• **What this task involves**
Each entry should be duplicated verbatim; its pictures should not be.

**** Task material ****

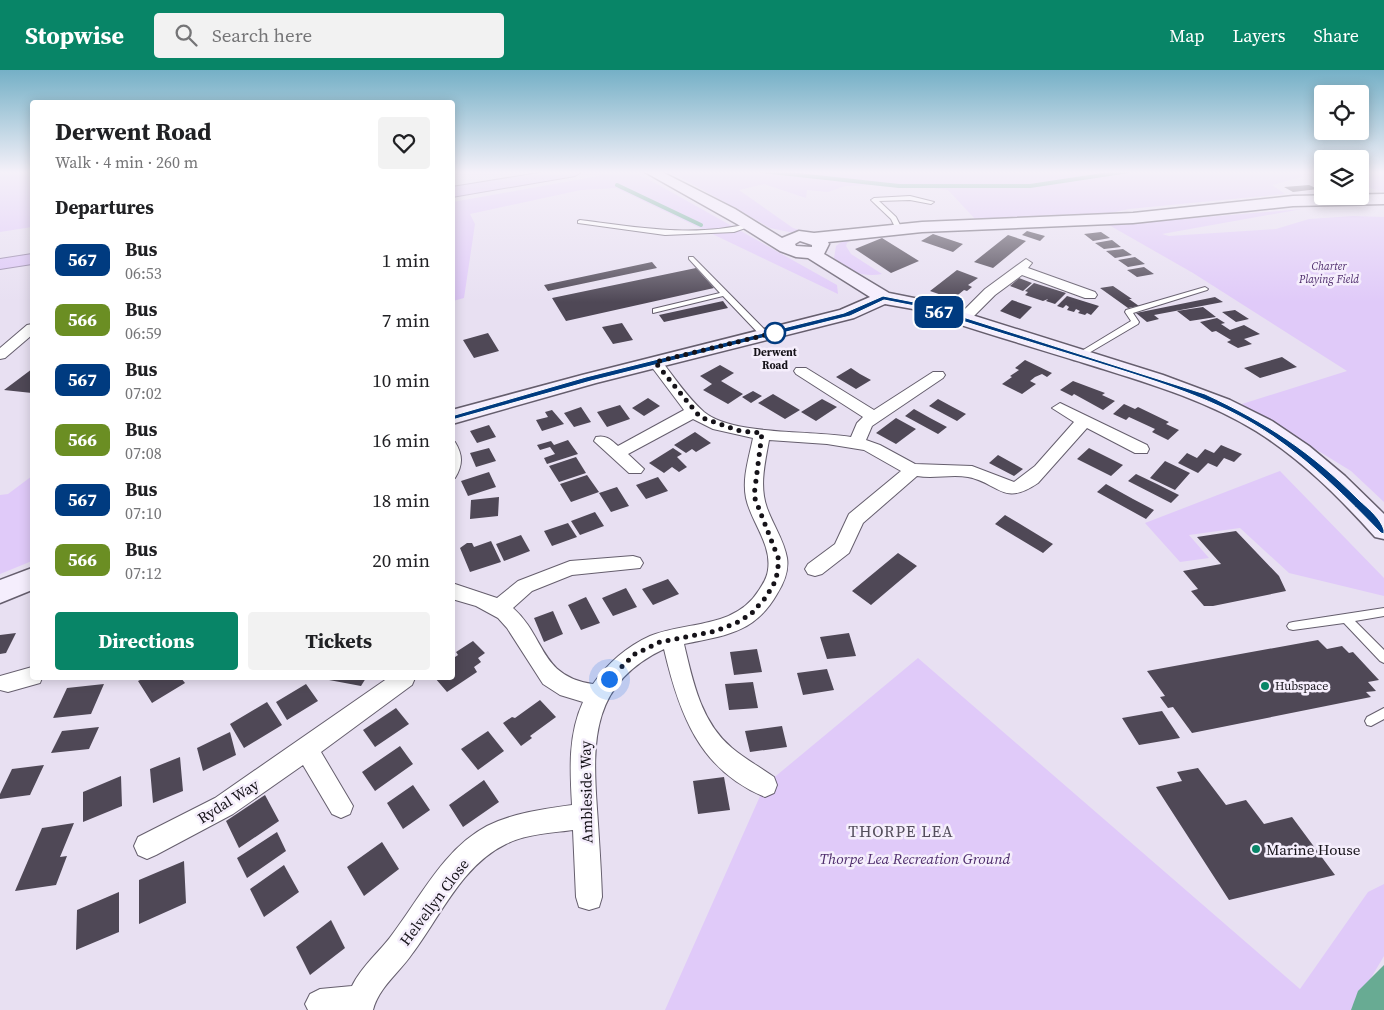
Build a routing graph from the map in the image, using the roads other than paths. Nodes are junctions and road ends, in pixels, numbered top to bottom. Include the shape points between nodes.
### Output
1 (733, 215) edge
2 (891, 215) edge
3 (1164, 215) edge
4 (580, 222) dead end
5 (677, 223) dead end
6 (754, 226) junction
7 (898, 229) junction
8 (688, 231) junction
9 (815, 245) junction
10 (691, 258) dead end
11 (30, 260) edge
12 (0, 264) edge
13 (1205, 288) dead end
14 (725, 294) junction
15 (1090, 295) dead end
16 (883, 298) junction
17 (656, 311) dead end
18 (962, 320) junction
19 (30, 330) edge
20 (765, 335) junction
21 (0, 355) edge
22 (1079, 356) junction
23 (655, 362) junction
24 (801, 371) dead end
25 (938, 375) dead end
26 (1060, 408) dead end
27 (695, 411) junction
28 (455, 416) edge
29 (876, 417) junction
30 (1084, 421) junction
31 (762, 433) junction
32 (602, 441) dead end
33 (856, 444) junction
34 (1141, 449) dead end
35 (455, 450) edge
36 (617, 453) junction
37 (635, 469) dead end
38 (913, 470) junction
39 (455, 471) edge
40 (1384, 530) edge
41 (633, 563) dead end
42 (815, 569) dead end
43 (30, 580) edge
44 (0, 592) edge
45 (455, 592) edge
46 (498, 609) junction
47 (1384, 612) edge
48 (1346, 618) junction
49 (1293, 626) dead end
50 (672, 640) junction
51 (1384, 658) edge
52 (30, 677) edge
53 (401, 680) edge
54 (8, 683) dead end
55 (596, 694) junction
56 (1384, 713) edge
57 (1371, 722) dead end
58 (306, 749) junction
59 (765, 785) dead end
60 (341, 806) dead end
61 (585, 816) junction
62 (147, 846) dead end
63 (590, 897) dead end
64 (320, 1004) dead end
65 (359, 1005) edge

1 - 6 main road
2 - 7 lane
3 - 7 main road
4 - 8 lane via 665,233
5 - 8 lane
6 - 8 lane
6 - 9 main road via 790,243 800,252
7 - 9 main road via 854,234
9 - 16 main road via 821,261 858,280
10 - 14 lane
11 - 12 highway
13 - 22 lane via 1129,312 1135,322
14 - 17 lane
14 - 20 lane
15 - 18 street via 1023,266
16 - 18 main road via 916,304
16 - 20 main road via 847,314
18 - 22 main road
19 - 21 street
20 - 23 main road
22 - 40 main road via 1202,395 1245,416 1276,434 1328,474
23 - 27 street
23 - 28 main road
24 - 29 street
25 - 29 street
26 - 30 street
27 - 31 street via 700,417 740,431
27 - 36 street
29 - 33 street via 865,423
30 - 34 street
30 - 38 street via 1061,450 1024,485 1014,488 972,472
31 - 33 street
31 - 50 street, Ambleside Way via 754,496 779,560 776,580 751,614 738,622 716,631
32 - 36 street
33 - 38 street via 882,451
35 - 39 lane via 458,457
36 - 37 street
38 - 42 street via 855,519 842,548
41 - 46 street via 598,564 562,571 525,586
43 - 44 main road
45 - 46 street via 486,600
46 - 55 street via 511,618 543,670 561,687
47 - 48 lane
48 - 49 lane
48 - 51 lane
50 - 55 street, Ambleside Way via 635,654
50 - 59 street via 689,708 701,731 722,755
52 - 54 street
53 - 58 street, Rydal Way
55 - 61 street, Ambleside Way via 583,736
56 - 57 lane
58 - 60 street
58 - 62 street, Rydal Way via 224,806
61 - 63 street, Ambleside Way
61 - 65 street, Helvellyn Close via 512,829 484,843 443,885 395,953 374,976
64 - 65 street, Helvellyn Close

****

• **Exercise solution**
Build a routing graph from the map in the image, using the roads other than paths. Nodes are junctions and road ends, in pixels, numbered top to bottom. Include the shape points between nodes.
### Output
1 (733, 215) edge
2 (891, 215) edge
3 (1164, 215) edge
4 (580, 222) dead end
5 (677, 223) dead end
6 (754, 226) junction
7 (898, 229) junction
8 (688, 231) junction
9 (815, 245) junction
10 (691, 258) dead end
11 (30, 260) edge
12 (0, 264) edge
13 (1205, 288) dead end
14 (725, 294) junction
15 (1090, 295) dead end
16 (883, 298) junction
17 (656, 311) dead end
18 (962, 320) junction
19 (30, 330) edge
20 (765, 335) junction
21 (0, 355) edge
22 (1079, 356) junction
23 (655, 362) junction
24 (801, 371) dead end
25 (938, 375) dead end
26 (1060, 408) dead end
27 (695, 411) junction
28 (455, 416) edge
29 (876, 417) junction
30 (1084, 421) junction
31 (762, 433) junction
32 (602, 441) dead end
33 (856, 444) junction
34 (1141, 449) dead end
35 (455, 450) edge
36 (617, 453) junction
37 (635, 469) dead end
38 (913, 470) junction
39 (455, 471) edge
40 (1384, 530) edge
41 (633, 563) dead end
42 (815, 569) dead end
43 (30, 580) edge
44 (0, 592) edge
45 (455, 592) edge
46 (498, 609) junction
47 (1384, 612) edge
48 (1346, 618) junction
49 (1293, 626) dead end
50 (672, 640) junction
51 (1384, 658) edge
52 (30, 677) edge
53 (401, 680) edge
54 (8, 683) dead end
55 (596, 694) junction
56 (1384, 713) edge
57 (1371, 722) dead end
58 (306, 749) junction
59 (765, 785) dead end
60 (341, 806) dead end
61 (585, 816) junction
62 (147, 846) dead end
63 (590, 897) dead end
64 (320, 1004) dead end
65 (359, 1005) edge

1 - 6 main road
2 - 7 lane
3 - 7 main road
4 - 8 lane via 665,233
5 - 8 lane
6 - 8 lane
6 - 9 main road via 790,243 800,252
7 - 9 main road via 854,234
9 - 16 main road via 821,261 858,280
10 - 14 lane
11 - 12 highway
13 - 22 lane via 1129,312 1135,322
14 - 17 lane
14 - 20 lane
15 - 18 street via 1023,266
16 - 18 main road via 916,304
16 - 20 main road via 847,314
18 - 22 main road
19 - 21 street
20 - 23 main road
22 - 40 main road via 1202,395 1245,416 1276,434 1328,474
23 - 27 street
23 - 28 main road
24 - 29 street
25 - 29 street
26 - 30 street
27 - 31 street via 700,417 740,431
27 - 36 street
29 - 33 street via 865,423
30 - 34 street
30 - 38 street via 1061,450 1024,485 1014,488 972,472
31 - 33 street
31 - 50 street, Ambleside Way via 754,496 779,560 776,580 751,614 738,622 716,631
32 - 36 street
33 - 38 street via 882,451
35 - 39 lane via 458,457
36 - 37 street
38 - 42 street via 855,519 842,548
41 - 46 street via 598,564 562,571 525,586
43 - 44 main road
45 - 46 street via 486,600
46 - 55 street via 511,618 543,670 561,687
47 - 48 lane
48 - 49 lane
48 - 51 lane
50 - 55 street, Ambleside Way via 635,654
50 - 59 street via 689,708 701,731 722,755
52 - 54 street
53 - 58 street, Rydal Way
55 - 61 street, Ambleside Way via 583,736
56 - 57 lane
58 - 60 street
58 - 62 street, Rydal Way via 224,806
61 - 63 street, Ambleside Way
61 - 65 street, Helvellyn Close via 512,829 484,843 443,885 395,953 374,976
64 - 65 street, Helvellyn Close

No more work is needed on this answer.